I WISH that arch Brexiteers would acknowledge a few simple facts.

The Referendum was purely David Cameron’s means to defeat the right wingers within his party.

He did not think for one moment that leavers would emerge with a majority.

He completely misjudged the mood of the country, as Theresa May is doing now.

All voters were lied to. Remember the red bus, George Osborne’s scare tactics and Boris’s mythical predictions?

Whilst the Brexiteers won a majority – 37.4 per cent Leave, 34.7 per cent remain, 28.9 per cent did not vote – it can in no way be called, as many Brexiteers do, as the ‘will of the people’.

That is massively overplaying their hand.

Whilst a member of the EU, the UK played a major part, at all levels, in the decisions made.

No way can Alan Grieve get away with his very jaundiced view that the ‘anti-British buffoons were continually rubbing our noses in the dirt’.

Credible evidence required Alan; though I suspect you cannot provide any.

What about freedom of movement? Working time directive?

EU police forces data bases linked with easy access? Environmental benefits such as far cleaner beaches? The Common Agricultural Policy ensuring farming stays viable for all farmers, big and small.

Tariff free barriers enabling industry to benefit from ‘just in time’ delivery chains?

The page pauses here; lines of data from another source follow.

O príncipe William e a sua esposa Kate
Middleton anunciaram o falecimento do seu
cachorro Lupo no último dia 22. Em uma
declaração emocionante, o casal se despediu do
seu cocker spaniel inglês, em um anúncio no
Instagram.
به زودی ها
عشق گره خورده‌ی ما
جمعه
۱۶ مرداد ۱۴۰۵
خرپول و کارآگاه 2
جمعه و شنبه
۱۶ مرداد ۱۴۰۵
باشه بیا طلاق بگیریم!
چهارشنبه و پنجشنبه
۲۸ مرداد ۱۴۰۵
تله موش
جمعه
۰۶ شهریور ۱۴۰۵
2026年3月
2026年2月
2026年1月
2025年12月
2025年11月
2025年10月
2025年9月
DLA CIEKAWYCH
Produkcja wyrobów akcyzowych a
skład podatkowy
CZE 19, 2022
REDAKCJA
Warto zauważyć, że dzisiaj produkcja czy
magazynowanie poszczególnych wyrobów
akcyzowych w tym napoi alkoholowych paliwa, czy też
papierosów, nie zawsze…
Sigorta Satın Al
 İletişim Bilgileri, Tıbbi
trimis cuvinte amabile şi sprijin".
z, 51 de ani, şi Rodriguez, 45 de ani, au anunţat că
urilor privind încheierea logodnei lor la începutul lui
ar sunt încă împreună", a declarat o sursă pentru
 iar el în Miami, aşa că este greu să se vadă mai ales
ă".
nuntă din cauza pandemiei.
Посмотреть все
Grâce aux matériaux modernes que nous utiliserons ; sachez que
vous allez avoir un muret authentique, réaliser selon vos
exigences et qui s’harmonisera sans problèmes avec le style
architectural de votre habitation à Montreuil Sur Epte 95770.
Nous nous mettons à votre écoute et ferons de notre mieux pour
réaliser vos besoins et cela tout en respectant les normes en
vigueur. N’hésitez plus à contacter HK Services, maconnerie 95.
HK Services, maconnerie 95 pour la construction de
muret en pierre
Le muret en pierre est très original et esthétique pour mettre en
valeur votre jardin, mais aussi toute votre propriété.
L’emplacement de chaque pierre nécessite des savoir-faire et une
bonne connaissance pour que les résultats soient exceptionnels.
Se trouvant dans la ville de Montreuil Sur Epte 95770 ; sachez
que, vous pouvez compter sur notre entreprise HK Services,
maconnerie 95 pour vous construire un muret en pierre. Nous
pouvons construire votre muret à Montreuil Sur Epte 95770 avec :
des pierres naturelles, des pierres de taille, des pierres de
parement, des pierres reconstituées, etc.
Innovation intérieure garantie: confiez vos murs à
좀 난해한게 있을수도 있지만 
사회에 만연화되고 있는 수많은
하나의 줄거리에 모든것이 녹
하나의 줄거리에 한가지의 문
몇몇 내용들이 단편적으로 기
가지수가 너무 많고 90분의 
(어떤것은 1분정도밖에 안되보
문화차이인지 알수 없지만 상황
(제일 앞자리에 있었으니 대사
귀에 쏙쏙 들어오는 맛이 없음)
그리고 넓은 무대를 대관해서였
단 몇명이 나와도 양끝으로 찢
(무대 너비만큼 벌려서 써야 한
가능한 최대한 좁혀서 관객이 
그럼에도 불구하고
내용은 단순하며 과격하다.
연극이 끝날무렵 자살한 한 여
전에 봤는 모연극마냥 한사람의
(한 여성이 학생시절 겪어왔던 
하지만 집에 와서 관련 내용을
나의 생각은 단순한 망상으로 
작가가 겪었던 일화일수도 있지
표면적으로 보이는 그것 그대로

I could go on.

We were party to all these decisions, no anti-British buffoonery demonstrated here.

Sadly I know, no matter what I say, the Brexit or bust ideologues will not change their minds, no matter that their arguments are emotional and not factual.

The 2016 vote disenfranchised the young, those whose lives will be changed without any input from them.

That, together with the acknowledged fact that we were not party to all the facts and that both camps lied to gain advantage for themselves, surely gives weight to the justification for a second referendum?